Oleh: Ach. Khalilurrahman*
Mari kita berandai-andai, membayangkan suatu hal menjadi seolah tak pernah ada dalam kehidupan ini. Seperti apa rasanya kalau-kalau sesuatu yang sekarang begitu akrab dengan kita, justru tak ada yang jenius untuk mencipta atau menemukan benda itu. Mungkin akan sangat merepotkan seperti halnya para ibu yang mesti mencari kayu bakar untuk menanak nasi jauh sebelum kompor gas dan rice cooker ditemukan. Atau akan begitu melelahkan seperti menempuh perjalanan jauh dengan jalan kaki sebelum alat transportasi diciptakan.
Begitupun halnya dengan kamera. Sebab keberadaan kamera yang kian canggih, segala aktifitas kita menjadi termudahkan. Setidaknya, kita tak perlu lagi melukis untuk mengabadikan suatu momen atau pemandangan. Cara menggunakannya pun cukup mudah karena tak butuh keahlian khusus. Bentuknya juga amat sederhana sehingga bisa dibawa kemana-mana.
Tanpa disadari, kamera telah mengantarkan kita pada kejayaan peradaban. Tak bisa dibayangkan bagaimana jadinya dunia ini tanpa kamera. Sebab saya yakin bahwa berbagai perkembangan yang terjadi di sekitar kita salah satunya disebabkan dengan adanya kamera. Tanpa kamera, dunia mungkin akan stagnan tanpa perkembangan yang berarti.
Coba saja anda pikirkan, buat apa orang berbondong-bondong menyeberangi lautan ke Gili Labak? Pasti jawabannya ingin melihat pemandangan yang ada disana. Lalu darimana mereka tahu panorama disana sedangkan jaraknya berjauhan? Salah satunya adalah dari sebuah foto. Ya, lensa kameralah yang telah mengisahkan betapa eksotisnya pemandangan disana.
Atau jika mau sedikit lebih nakal umpamanya, kata Gili Labak pada paragraph di atas bisa diganti dengan nama artis yang kita idolakan. Mengapa kita bisa mengidolakan artis tersebut? Jawaban yang paling santer pasti karena tertarik dengan penampilannya. Dari mana kita tahu? Tentu saja setelah melihat penampilan mereka di berbagai media cetak dan elektronik. Apalah daya bila kamera tak ditemukan, mungkin mereka tak akan dikenal banyak orang.

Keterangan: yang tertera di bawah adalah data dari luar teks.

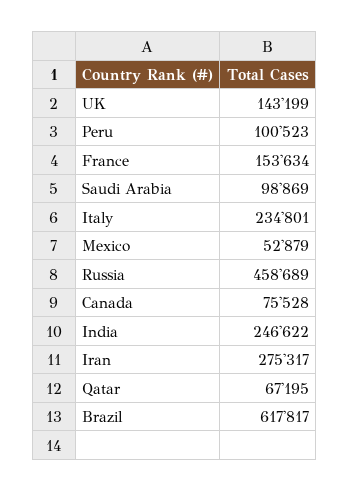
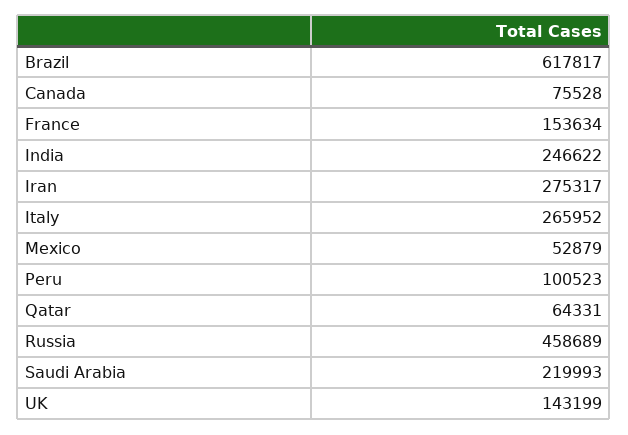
Saudi Arabia: 98869 -> 219993
Italy: 234801 -> 265952
Qatar: 67195 -> 64331

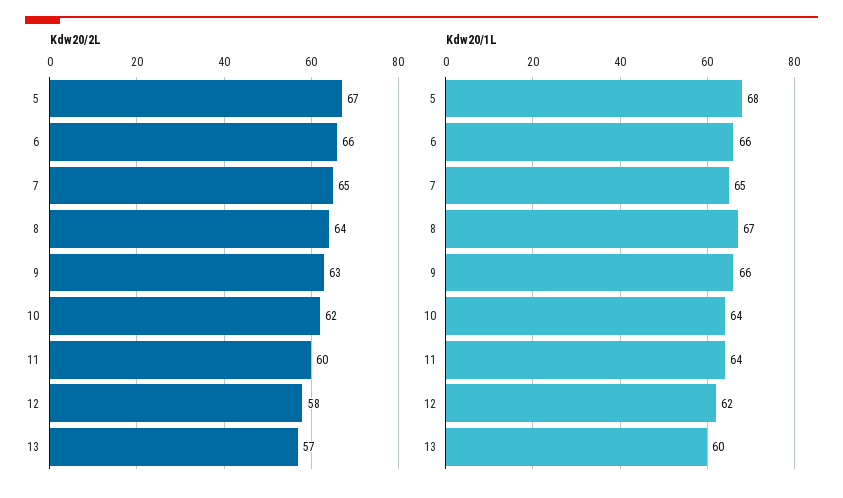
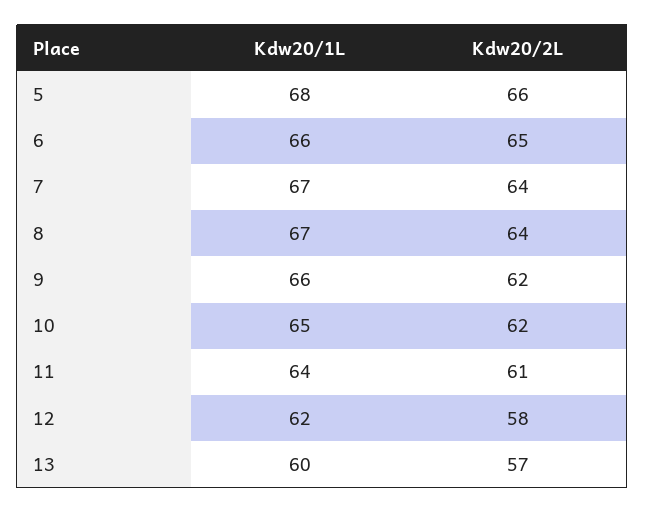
Kdw20/2L, 5: 67 -> 66
Kdw20/2L, 6: 66 -> 65
Kdw20/2L, 7: 65 -> 64
Kdw20/2L, 9: 63 -> 62
Kdw20/2L, 11: 60 -> 61
Kdw20/1L, 7: 65 -> 67
Kdw20/1L, 10: 64 -> 65

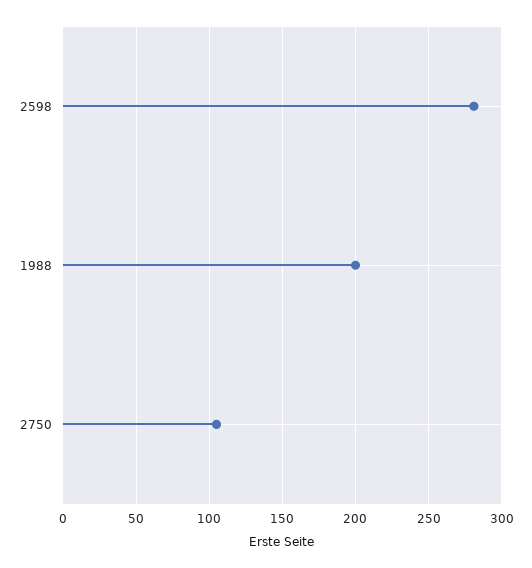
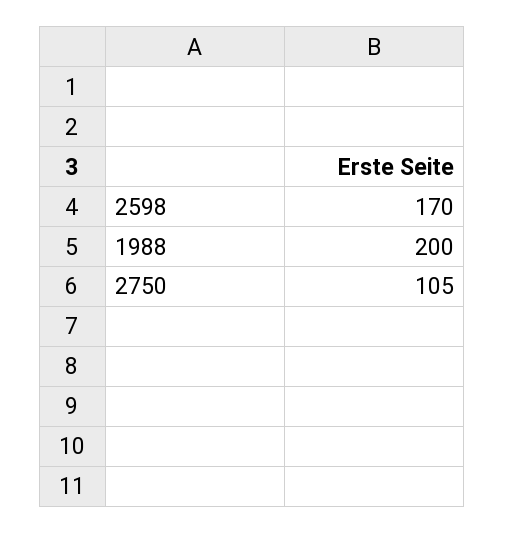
2598: 280 -> 170

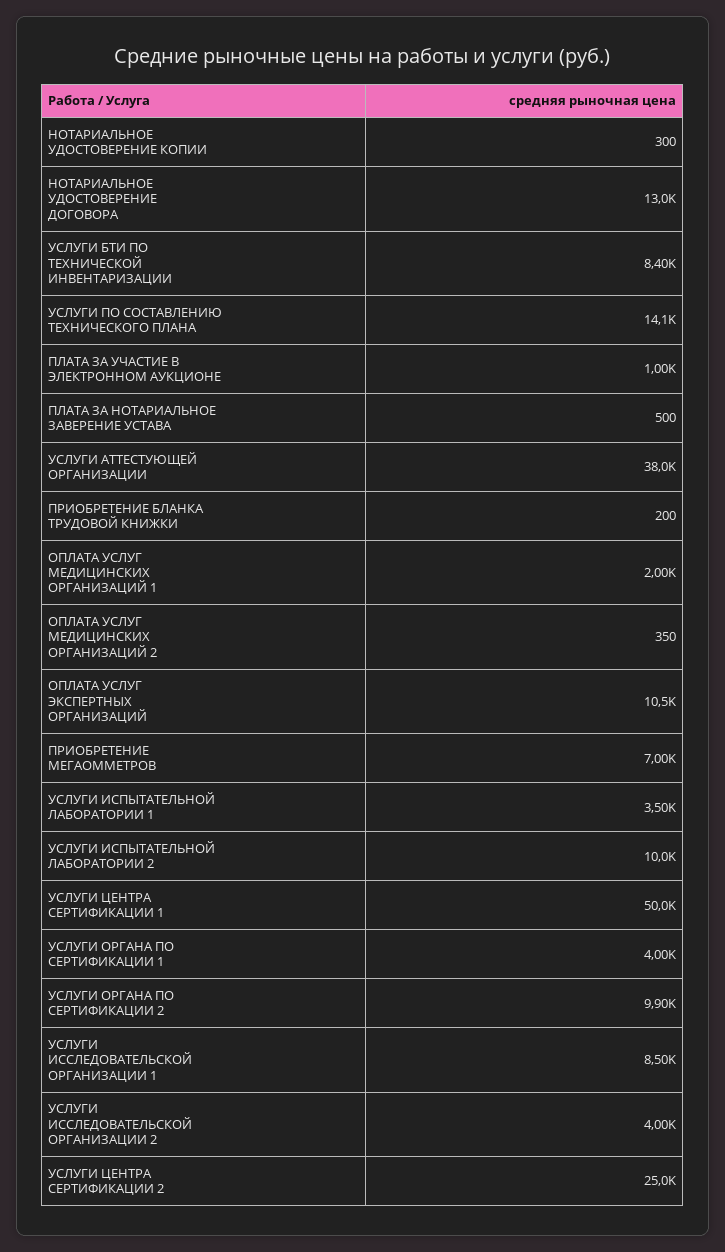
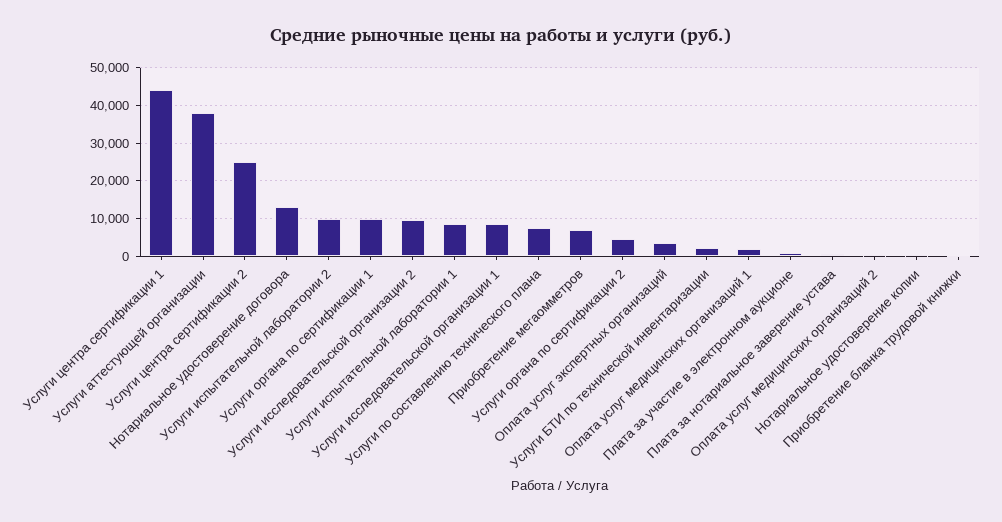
УСЛУГИ БТИ ПО ТЕХНИЧЕСКОЙ ИНВЕНТАРИЗАЦИИ: 8400 -> 2000
УСЛУГИ ПО СОСТАВЛЕНИЮ ТЕХНИЧЕСКОГО ПЛАНА: 14100 -> 8000
ОПЛАТА УСЛУГ ЭКСПЕРТНЫХ ОРГАНИЗАЦИЙ: 10500 -> 4000
УСЛУГИ ИСПЫТАТЕЛЬНОЙ ЛАБОРАТОРИИ 1: 3500 -> 8000
УСЛУГИ ЦЕНТРА СЕРТИФИКАЦИИ 1: 50000 -> 44000
УСЛУГИ ОРГАНА ПО СЕРТИФИКАЦИИ 1: 4000 -> 10000
УСЛУГИ ОРГАНА ПО СЕРТИФИКАЦИИ 2: 9900 -> 4000
УСЛУГИ ИССЛЕДОВАТЕЛЬСКОЙ ОРГАНИЗАЦИИ 2: 4000 -> 10000

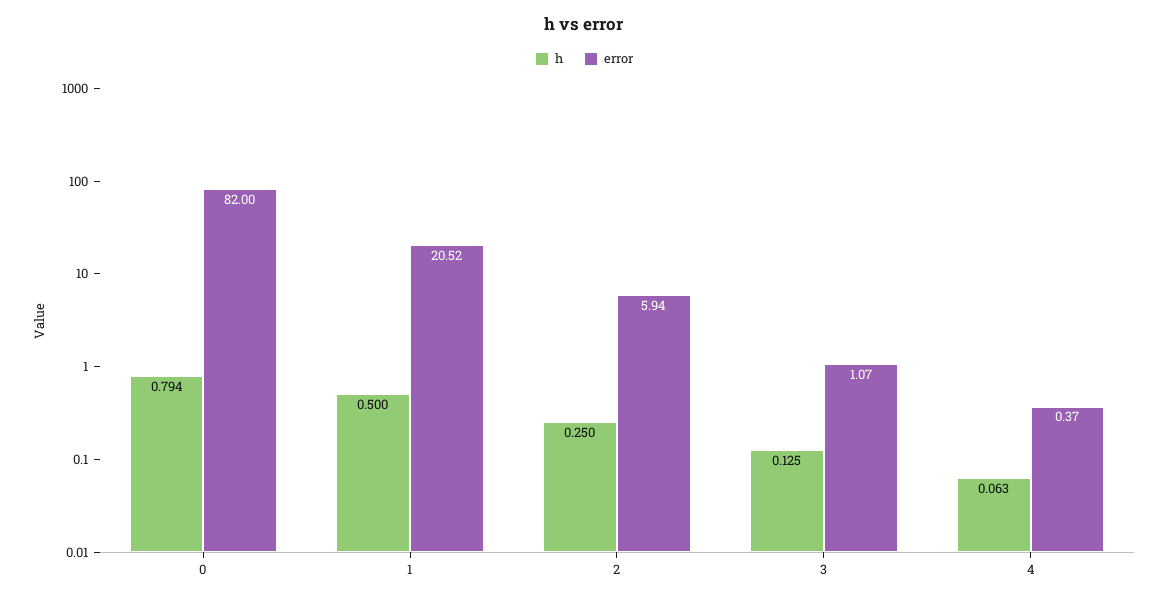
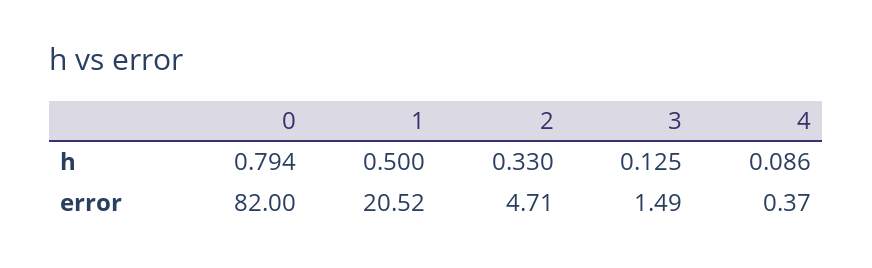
h, 2: 0.25 -> 0.33
error, 2: 5.94 -> 4.71
error, 3: 1.07 -> 1.49
h, 4: 0.063 -> 0.086

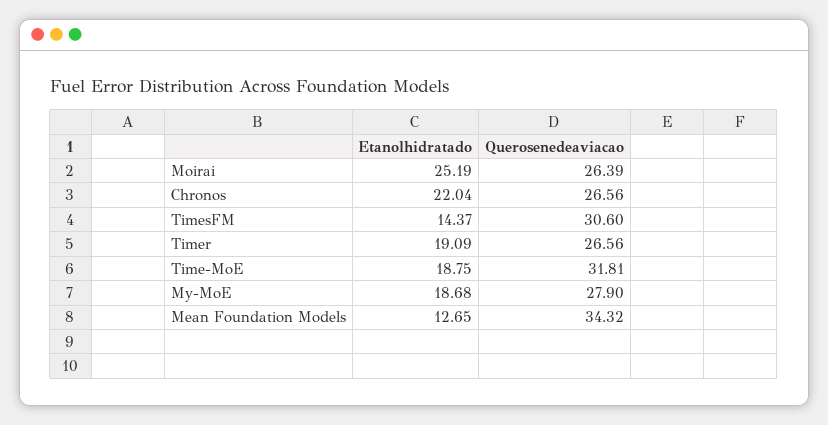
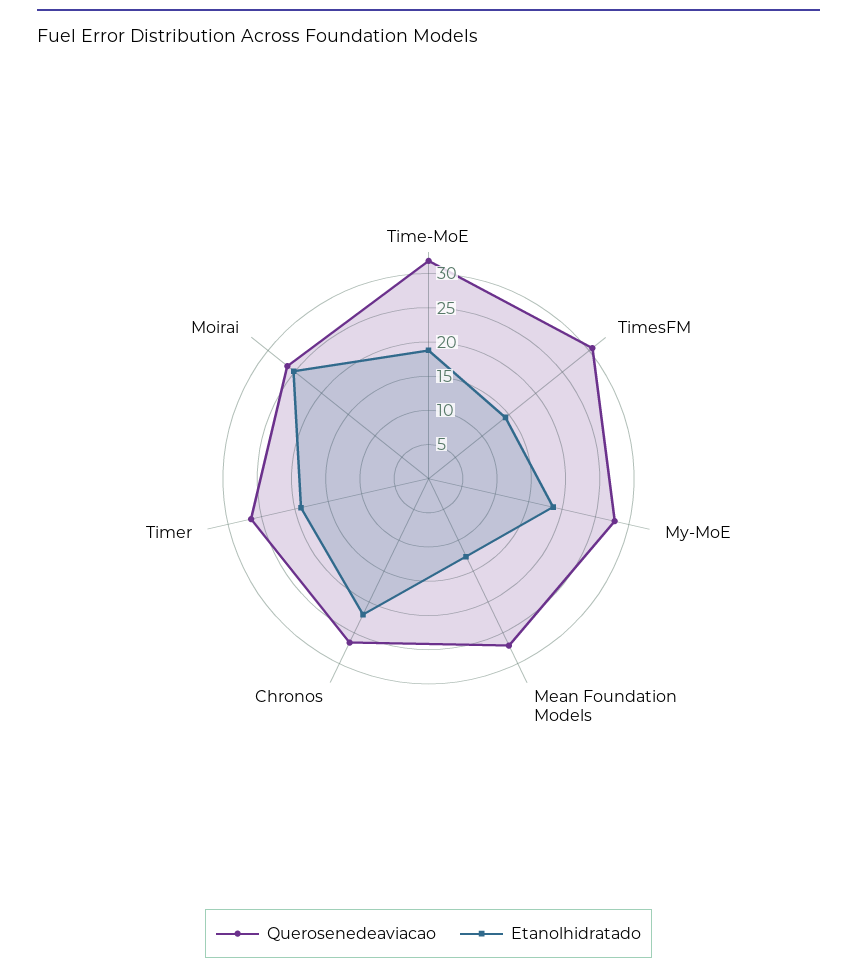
Querosenedeaviacao, Mean Foundation Models: 34.32 -> 27.5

Begitulah efek dahsyat dari sebuah kamera. Bahkan diakui atau tidak, di era seperti saat ini, tak ada yang bisa terbebas dari sorot lampu kamera. Memotret dan dipotret telah menjadi makanan sehari-hari. Kerlip lampu blitz dan acungan kamera adalah pemandangan yang lumrah kita temui. Padahal zaman dahulu, sulit kita temukan pemandangan yang seperti itu.
Dulu, orang-orang berfoto hanya pada momen-momen tertentu seperti mantenan dan hajatan lainnya. Coba lihatlah album foto orang-orang yang lebih tua dari kita, pasti sebagian besar gambarnya diambil waktu ada acara besar. Pose mereka pun gayanya formal dan standar. Akan sangat kontras bila dibandingkan dengan zaman sekarang. Hampir setiap waktu kita bisa berfoto. Gayanya pun macam-macam, dari yang formal sampai yang lebay. Bukan hanya foto, gambar bergerak alias video juga dengan mudahnya diabadikan.
Kamera juga seakan telah menembus batas privasi setiap orang. Ia akan menjepret siapa saja dan dalam kondisi apa saja tanpa kenal ampun. Akibatnya, kian hari makin banyak saja hasil jepretan yang tak senonoh bertebaran. Parahnya lagi, gambar hasil jepretan itu juga diakses oleh siapa saja dengan mudah. Dulu, mungkin sulit kita temukan foto-foto tak sopan (baca : telanjang, porno, dll). Namun sekarang, hanya tinggal memainkan jari di atas layar gadget, semuanya akan konten-konten negatif seperti itu akan terlihat dengan jelas.
Jadi, pada dasarnya keberadaan kamera telah mengantarkan kita pada dua kondisi yang dilematis. Di satu sisi, ia telah mengantar kita pada kemajuan, namun di sisi lain ia telah menyajikan efek negatif yang tak bisa dibilang remeh. Lalu, setujukah anda bila di dunia ini tak ada kamera?
Pulau Garam, 09 Agustus 2017
*) Mahasiswa injury time di kampus Tatakrama Instika.